Don’t be mislead, it was nothing stronger than Jilly Cooper’s stable-based bonk busters but falling into the erotic fiction genre is a little unnerving. Reading over my shoulder, I was appalled when it was suggested to me that I was reading ‘a sexy book’. When the book had climaxed and rolled over to reveal the imprint page, of course it was by the US equivalent of Mills and Boon – Harlequin. There was something a little thrilling in the knowledge that there is still the possibility of secrets in my usually mundane day to day, including what I’m holding in the palm of my hand. Is it to be assumed now that everyone reading on an ereader is automatically reading erotica?
Months later, on a fittingly humid and sticky, mid-week evening on the southbank — “So, what would be your hard limits?” was the question I was greeted with as I waved greetings to the group; attempting to sink from standing to sitting in something resembling a demure manner (Inner goddess would be pleased). Had I been quick enough I’m sure I could have tossed out something witty but, as with the rest of us, I was a little stunned that we were actually meeting to discuss so called mummy porn. Who knew there were any taboos left!
There is no surprise in the fact that the book was 50 Shades of Grey and that Book Club had morphed into Smut Club, but it might surprise you to learn that 10 females in their mid 20s were reluctant to talk about ‘it’. It took three weeks and two attempts for us to rearrange our Book Smut Club meet up. Technically there is nothing odd in that; we are modern women with lives to juggle. Thankfully, our book club did not resemble Channel 4s ill conceived multi part drama of the early noughties; it was genuinely about the book. But when 7 out of 10 of us had cried off within hours of Smut Club brunch one Sunday morning, I had to wonder what was going on here. As a sex, we represent approximately 50% of the population and as a generation we are more sexually liberated and informed than any generation prior. More specifically, as a group we cover all 4 corners of the UK. We will wine, dine, gossip and dance together but clearly some line had been crossed.

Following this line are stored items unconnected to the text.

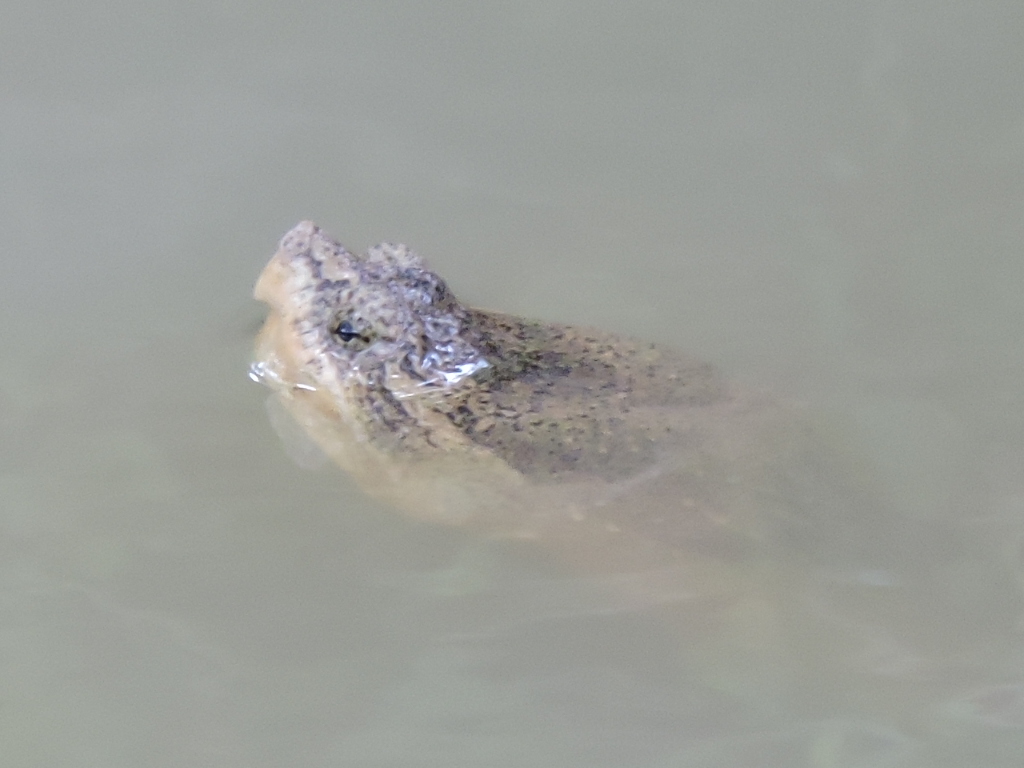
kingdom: Animalia
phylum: Chordata
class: Testudines
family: Chelydridae
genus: Chelydra
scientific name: Chelydra serpentina
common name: Common snapping turtle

Have we come over all Carry On? We’ll call HOUSE for Innuendo Bingo, but nothing too direct. I’m inclined to say yes, but look at us – over 10 million physical UK copies of word of mouth success Fifty Shades of Grey and its sequels Fifty Shades Darker and Fifty Shades Freed sold, every remotely saucy book being reissued with a cover redesign following the 50 template and a reading public getting excited about erotic fiction. We’re getting something in the pixelated pages of our sexy fiction that we’re not getting anywhere else. Least of all from our book clubs.